Foi assim que o grupamento político anterior, congregado em torno do líder histórico Yasser Arafat na Organização para a Libertação da Palestina, progressivamente se transformou de ente rejeitado pela comunidade internacional num movimento habilitado para governar a região, ganhando reconhecimento e ajuda ocidental. É verdade que o núcleo da OLP, o partido Fatah, acabou tolerando práticas de corrupção, situação explorada pelos seus opositores do Hamas – que se apresentou como um incorruptível partido de defensores do islamismo político.
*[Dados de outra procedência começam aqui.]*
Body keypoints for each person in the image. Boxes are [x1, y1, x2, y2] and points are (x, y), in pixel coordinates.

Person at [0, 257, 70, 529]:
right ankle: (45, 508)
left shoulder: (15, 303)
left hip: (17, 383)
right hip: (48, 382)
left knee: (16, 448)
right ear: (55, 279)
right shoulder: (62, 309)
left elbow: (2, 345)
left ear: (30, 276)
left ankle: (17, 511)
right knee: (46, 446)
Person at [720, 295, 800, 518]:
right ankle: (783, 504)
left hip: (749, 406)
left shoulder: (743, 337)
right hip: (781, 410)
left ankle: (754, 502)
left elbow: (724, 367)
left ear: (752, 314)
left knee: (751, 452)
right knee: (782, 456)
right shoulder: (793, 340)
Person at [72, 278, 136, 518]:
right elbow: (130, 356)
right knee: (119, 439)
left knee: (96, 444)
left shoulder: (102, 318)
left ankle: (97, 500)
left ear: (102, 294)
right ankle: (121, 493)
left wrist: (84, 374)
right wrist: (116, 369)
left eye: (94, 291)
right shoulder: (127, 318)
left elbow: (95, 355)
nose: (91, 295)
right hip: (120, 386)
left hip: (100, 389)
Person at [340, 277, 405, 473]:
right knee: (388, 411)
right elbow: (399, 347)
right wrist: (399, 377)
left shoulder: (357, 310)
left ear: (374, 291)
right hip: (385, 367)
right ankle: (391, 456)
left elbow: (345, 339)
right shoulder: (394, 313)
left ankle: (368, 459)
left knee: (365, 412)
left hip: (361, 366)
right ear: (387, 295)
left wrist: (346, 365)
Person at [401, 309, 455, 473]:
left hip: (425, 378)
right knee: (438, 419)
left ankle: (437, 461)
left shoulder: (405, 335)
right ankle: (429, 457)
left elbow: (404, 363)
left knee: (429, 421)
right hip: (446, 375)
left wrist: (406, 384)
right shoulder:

Trata-se de uma transição largamente estudada em Ciência Política, entre outros por Robert Michels e caricaturada em meados do século passado pelo gênio de George Orwell, em sua novela clássica sobre "A Revolução dos Bichos". O exemplo mais evidente foi a lenta degeneração ético-política do movimento comunista, que quando lançado por Karl Marx se chamava pomposamente "Liga dos Justos" e, ao deixar a cena na ex-tinta União Soviética, exibia a face envelhecida de uma burocracia corrompida e inepta – a "Nomenklatura" da Nova Classe.

Outro aspecto a considerar é que o triunfo inesperado do movimento radical palestino incorporado no Hamas interfere no propósito de espalhar a democracia por todos os continentes, sustentado pelo governo Bush dos Estados Unidos. Críticos realistas já haviam advertido que essa tentativa de pluralismo em regiões de cultura tradicional ou patrimonialista (onde a coisa pública é confundida com o interesse privado ou "familial" dos detentores do poder) poderia resultar no predomínio de clãs e grupos religiosos. Entre nós, da América Latina, essa semidemocracia historicamente degenerou no coronelismo expresso pela oligarquia dos grotões e, mais recentemente, após a urbanização das populações, corre risco sob a feição de um populismo esquerdizante.

No mundo islâmico a principal referência das pessoas continua sendo o núcleo religioso a que se filiam, diretamente ou através de seus chefes tribais – os xeques. Por isso, em todos os países onde foram promovidas eleições as facções vitoriosas são as que expressam o "Islã político", em vez de partidos secularizados de estilo ocidental. Essa é a realidade com que se terá que conviver, após o triunfo do fundamentalismo islâmico do Hamas na Palestina.